Suppose someone has $5,000 in credit card debt with an annual interest rate of 20%, compounded monthly, and they don’t make any payments for a year.
After one year, the debt grows to $6,095, showing how high-interest compounding debt can quickly spiral out of control. When you don’t pay down debt, you begin paying interest on the interest.
This is as true for individuals as it is for nations. As the United States national debt has gotten larger and larger, the percentage that is spent on interest keeps getting larger and larger due to compounding effects.
As of the recording of this episode, interest payments have surpassed national defense and will probably surpass Medicare next year. Within a few years, unless there is a dramatic reversal, the compound interest effect will result in interest payments becoming the largest component of the national budget, overwhelming almost everything else.

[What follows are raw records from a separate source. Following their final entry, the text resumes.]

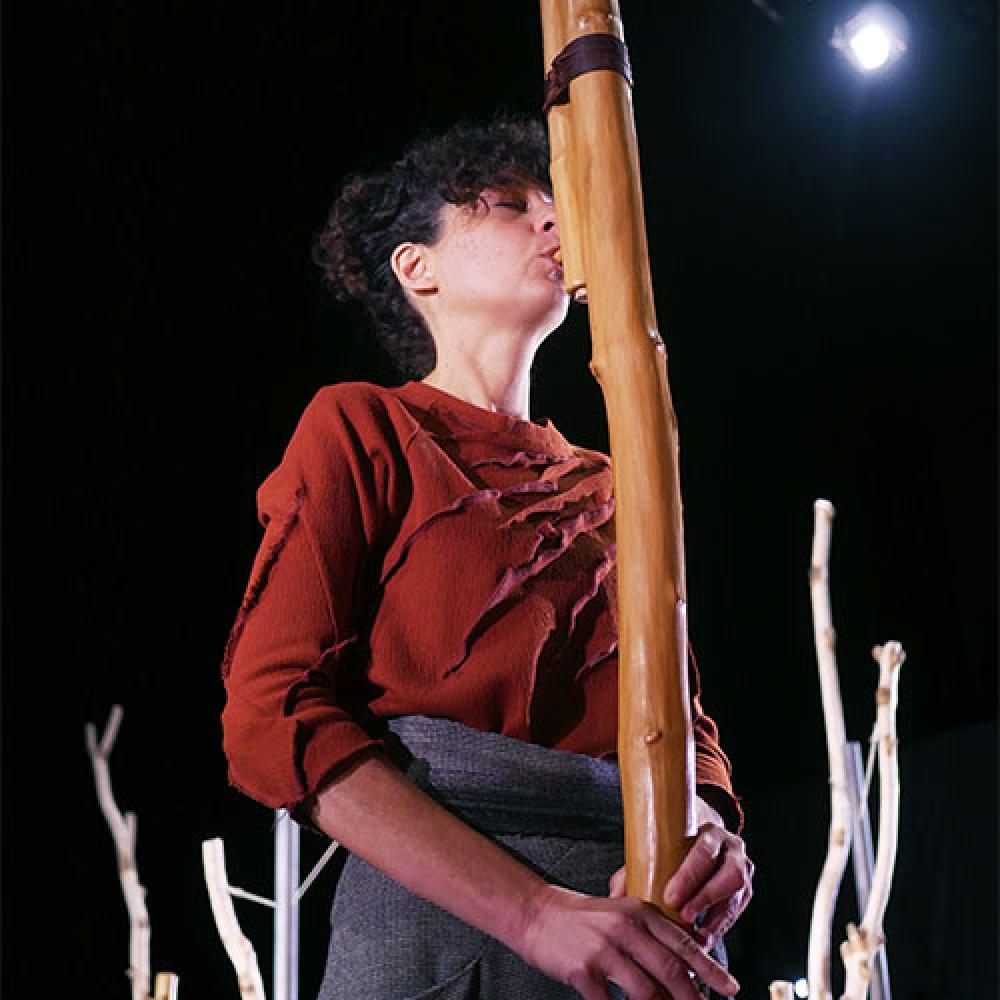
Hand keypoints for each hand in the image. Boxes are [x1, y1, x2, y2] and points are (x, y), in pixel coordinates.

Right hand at [515, 884, 739, 999]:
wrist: (538, 913)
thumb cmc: (584, 919)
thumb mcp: (621, 914)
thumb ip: (650, 933)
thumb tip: (685, 967)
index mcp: (639, 912)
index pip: (683, 942)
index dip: (710, 968)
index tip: (730, 987)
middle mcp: (625, 928)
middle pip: (671, 971)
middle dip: (694, 999)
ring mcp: (603, 949)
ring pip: (646, 992)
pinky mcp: (582, 970)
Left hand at [609, 823, 753, 950]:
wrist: (699, 834)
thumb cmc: (673, 844)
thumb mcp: (658, 845)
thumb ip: (637, 868)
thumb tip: (615, 896)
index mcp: (709, 832)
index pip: (704, 851)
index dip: (689, 876)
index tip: (670, 898)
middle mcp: (732, 848)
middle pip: (730, 875)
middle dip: (706, 898)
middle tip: (684, 917)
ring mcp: (744, 869)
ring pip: (737, 895)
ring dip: (716, 920)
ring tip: (696, 939)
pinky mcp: (745, 891)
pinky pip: (737, 912)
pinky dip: (720, 928)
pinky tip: (703, 941)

As I mentioned before, the effect of compound interest is dependent on principal, time, and interest. Regarding the national debt, interest rates can change over time. If interest rates increase even slightly, it can result in a massive increase in the cost of interest and, hence, the size of the debt.
Compound interest isn’t hard to understand conceptually, but many people fail to recognize the dangers or benefits of allowing compound interest to work over time.
Regardless if Einstein actually never said it, it might very well be true that compound interest is the most powerful force in the world.